The healthcare sector has used AI to advance many areas of patient care, such as improving diagnosis, prescribing therapies and educating patients through digital health programs. It has also been used to reduce risk while expanding the various capabilities and enabling organizations to do more with less, particularly during a global pandemic.
Fremont, CA: Artificial intelligence is frequently represented in popular movies and TV dramas as a technology that is determined to take over the planet. Only a few weeks ago, a new series on Fox premiered, underlining "a crooked AI with the ability to constantly improve itself that could spell harm to humankind."
Luckily for us, these ominous pictures are not what's really going on, where AI can actually save lives and improve work-life balance. AI's basic task is to combine massive data sets, quicker and more effectively than any human being could, and to analyze patterns that could prove useful. This helps people working with AI to concentrate on more critical things, while the AI sifts only the information that requires attention through the context data and surfaces.
The healthcare sector has used AI to advance many areas of patient care, such as improving diagnosis, prescribing therapies and educating patients through digital health programs. It has also been used to reduce risk while expanding the various capabilities and enabling organizations to do more with less, particularly during a global pandemic. Perhaps the greatest benefit of AI is yet to be realized: to relieve workers of time-intensive, manual tasks; to minimize burnout; and to help concentrate precious human time on those tasks of the highest value.

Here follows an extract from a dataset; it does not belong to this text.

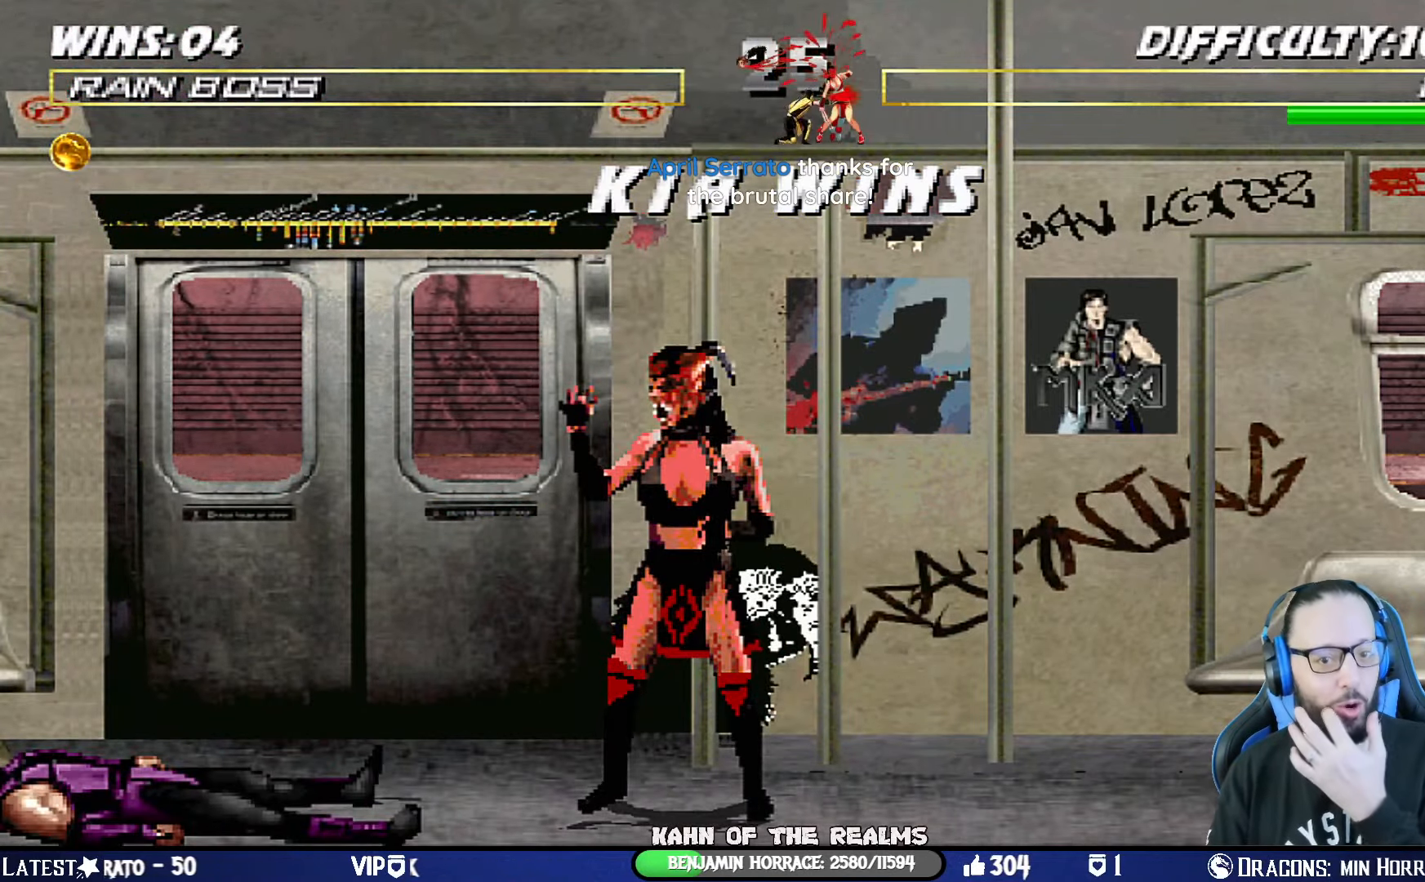
{"buttons": ["CROSS"], "left_stick": "center", "right_stick": "center", "events": [[84, "CROSS", "up"], [167, "CROSS", "down"], [334, "CROSS", "up"], [451, "CROSS", "down"]]}
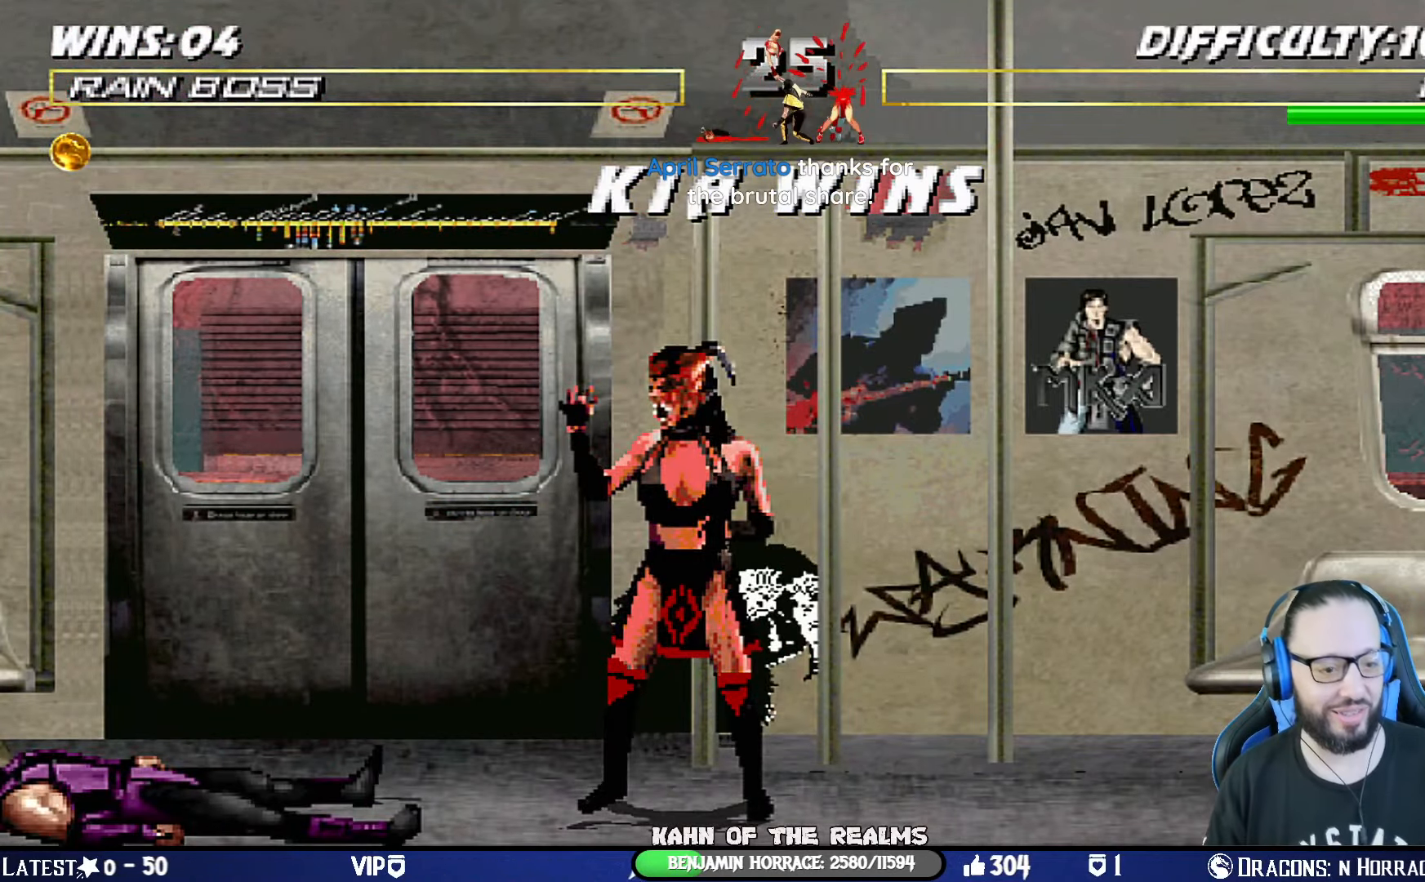
{"buttons": ["CROSS"], "left_stick": "center", "right_stick": "center", "events": [[83, "CROSS", "up"], [200, "CROSS", "down"], [367, "CROSS", "up"], [450, "CROSS", "down"]]}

AI Expands the capability of the medical staff
A fascinating aspect of AI is that technology, in most cases, serves as an extension of its staff, increasing the capacity of experts to be more effective. Advanced technology is not a replacement for human expertise, as human input is an essential part of the AI relationship. Examples of the increasing relationship between AI and subject matter experts can be seen in recent medical research.
Some forms of AI have been trained to "understand" pictures. These systems have been shown to be as good or better than qualified physicians to detect tuberculosis in chest x-rays or to pick up cancer cells in a large microscopy image. Computers do not suffer from fatigue or mistake in the same way as a human being might do after a long day of imaging. Furthermore, some AI algorithms can predict adverse cardiovascular outcomes at a more reliable rate than humans using the American College of Cardiology/American Heart Association guidelines.
However, it must be understood that in both of these instances, it was human expertise that taught the machines what they wanted to understand and is now working with them after their data analysis has been completed. Also the most advanced aircraft with an autopilot always needs a true pilot's judgment in the cockpit.